-- Data for this exercise follows --

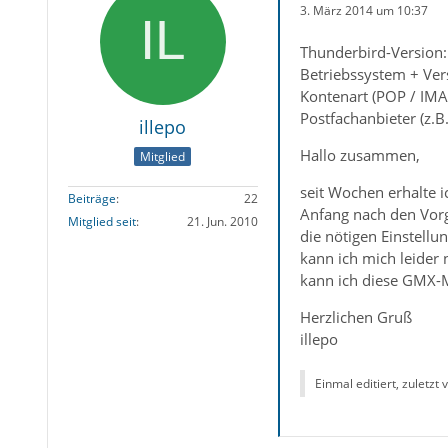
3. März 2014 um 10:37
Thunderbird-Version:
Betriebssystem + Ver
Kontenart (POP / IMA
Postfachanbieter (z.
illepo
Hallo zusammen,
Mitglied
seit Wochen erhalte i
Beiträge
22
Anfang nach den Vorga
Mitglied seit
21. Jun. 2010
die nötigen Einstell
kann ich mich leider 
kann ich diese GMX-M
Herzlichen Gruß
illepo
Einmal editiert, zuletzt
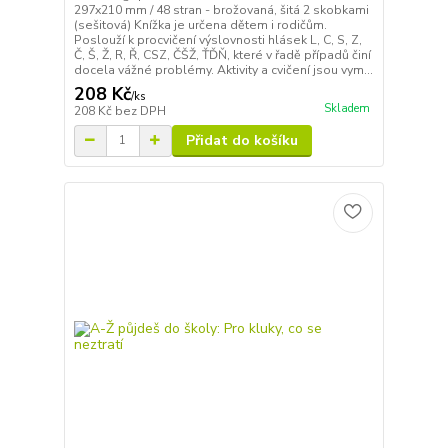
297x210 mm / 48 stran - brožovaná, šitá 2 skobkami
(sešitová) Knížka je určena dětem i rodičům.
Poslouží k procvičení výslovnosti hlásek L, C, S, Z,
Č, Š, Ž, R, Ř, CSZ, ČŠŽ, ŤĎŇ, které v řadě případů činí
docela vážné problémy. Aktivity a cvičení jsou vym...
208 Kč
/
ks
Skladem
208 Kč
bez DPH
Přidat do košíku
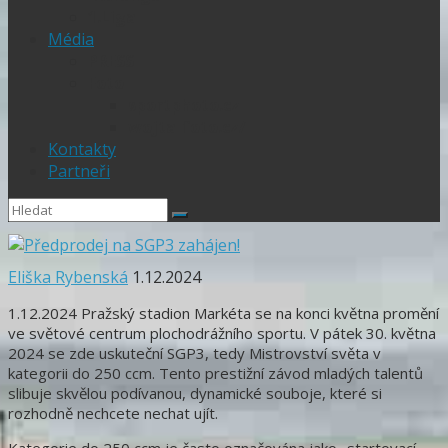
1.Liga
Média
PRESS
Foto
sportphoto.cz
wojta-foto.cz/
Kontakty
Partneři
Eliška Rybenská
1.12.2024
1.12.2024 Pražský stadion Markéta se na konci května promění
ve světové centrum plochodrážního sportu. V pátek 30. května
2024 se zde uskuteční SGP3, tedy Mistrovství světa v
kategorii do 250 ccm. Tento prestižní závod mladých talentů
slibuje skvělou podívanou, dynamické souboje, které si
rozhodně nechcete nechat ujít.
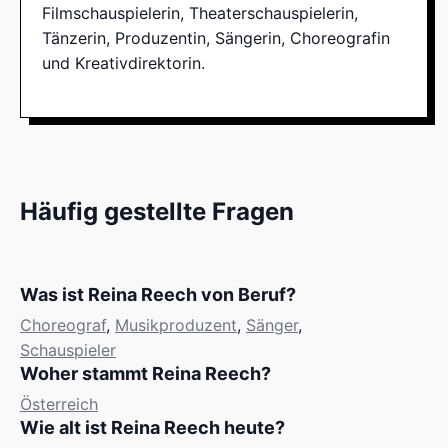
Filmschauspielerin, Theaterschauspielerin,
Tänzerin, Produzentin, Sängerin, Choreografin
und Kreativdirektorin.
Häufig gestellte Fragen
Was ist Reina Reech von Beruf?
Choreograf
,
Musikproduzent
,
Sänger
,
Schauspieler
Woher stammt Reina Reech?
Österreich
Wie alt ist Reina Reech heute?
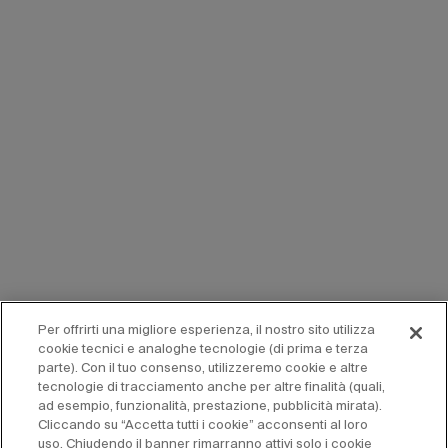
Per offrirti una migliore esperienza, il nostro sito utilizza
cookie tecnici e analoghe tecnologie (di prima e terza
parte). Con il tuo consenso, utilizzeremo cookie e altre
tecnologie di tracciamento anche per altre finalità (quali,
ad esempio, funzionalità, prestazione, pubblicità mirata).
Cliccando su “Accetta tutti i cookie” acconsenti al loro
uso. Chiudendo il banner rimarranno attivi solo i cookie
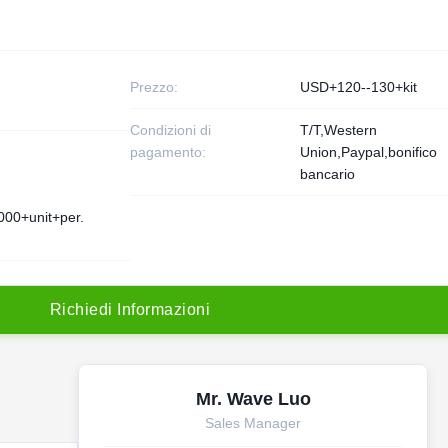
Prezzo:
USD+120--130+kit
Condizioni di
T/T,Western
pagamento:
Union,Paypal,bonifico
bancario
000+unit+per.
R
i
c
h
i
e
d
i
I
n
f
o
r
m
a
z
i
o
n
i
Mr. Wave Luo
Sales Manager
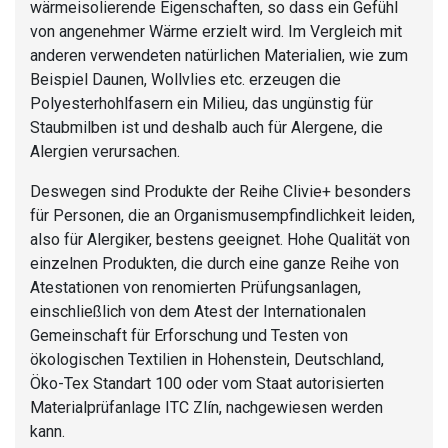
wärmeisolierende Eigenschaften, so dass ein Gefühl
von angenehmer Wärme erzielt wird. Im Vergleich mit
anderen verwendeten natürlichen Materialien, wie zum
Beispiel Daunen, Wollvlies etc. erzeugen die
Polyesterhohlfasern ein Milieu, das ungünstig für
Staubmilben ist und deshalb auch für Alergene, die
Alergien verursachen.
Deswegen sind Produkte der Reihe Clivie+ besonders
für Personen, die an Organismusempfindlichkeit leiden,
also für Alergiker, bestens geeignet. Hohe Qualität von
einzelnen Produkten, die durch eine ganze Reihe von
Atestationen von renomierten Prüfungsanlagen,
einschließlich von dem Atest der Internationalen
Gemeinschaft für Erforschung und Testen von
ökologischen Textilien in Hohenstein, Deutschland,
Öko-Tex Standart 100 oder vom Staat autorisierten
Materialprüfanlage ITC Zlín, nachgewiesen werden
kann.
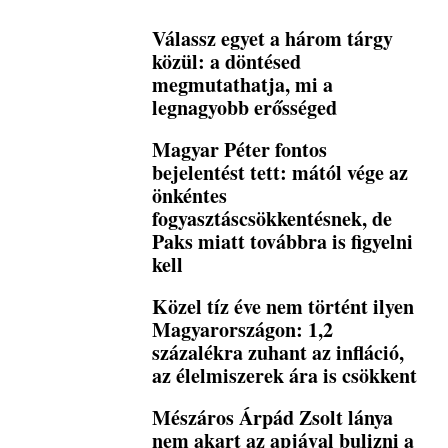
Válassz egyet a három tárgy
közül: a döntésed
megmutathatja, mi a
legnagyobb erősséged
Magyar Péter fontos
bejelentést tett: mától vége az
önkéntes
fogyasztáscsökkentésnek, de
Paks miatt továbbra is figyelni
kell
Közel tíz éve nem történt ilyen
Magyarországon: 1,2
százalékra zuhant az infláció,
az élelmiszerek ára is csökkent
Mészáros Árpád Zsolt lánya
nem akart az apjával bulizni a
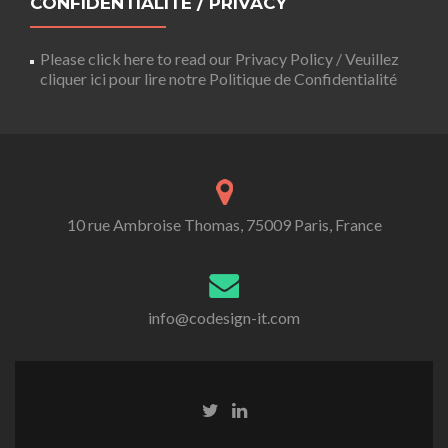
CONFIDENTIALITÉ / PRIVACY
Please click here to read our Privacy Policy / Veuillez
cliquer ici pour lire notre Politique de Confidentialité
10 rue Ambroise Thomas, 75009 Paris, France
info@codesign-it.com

-- Data for this exercise concluded --

How many lines of the entries hold the word "cookie"? Respond with the number alone.

## Output below
4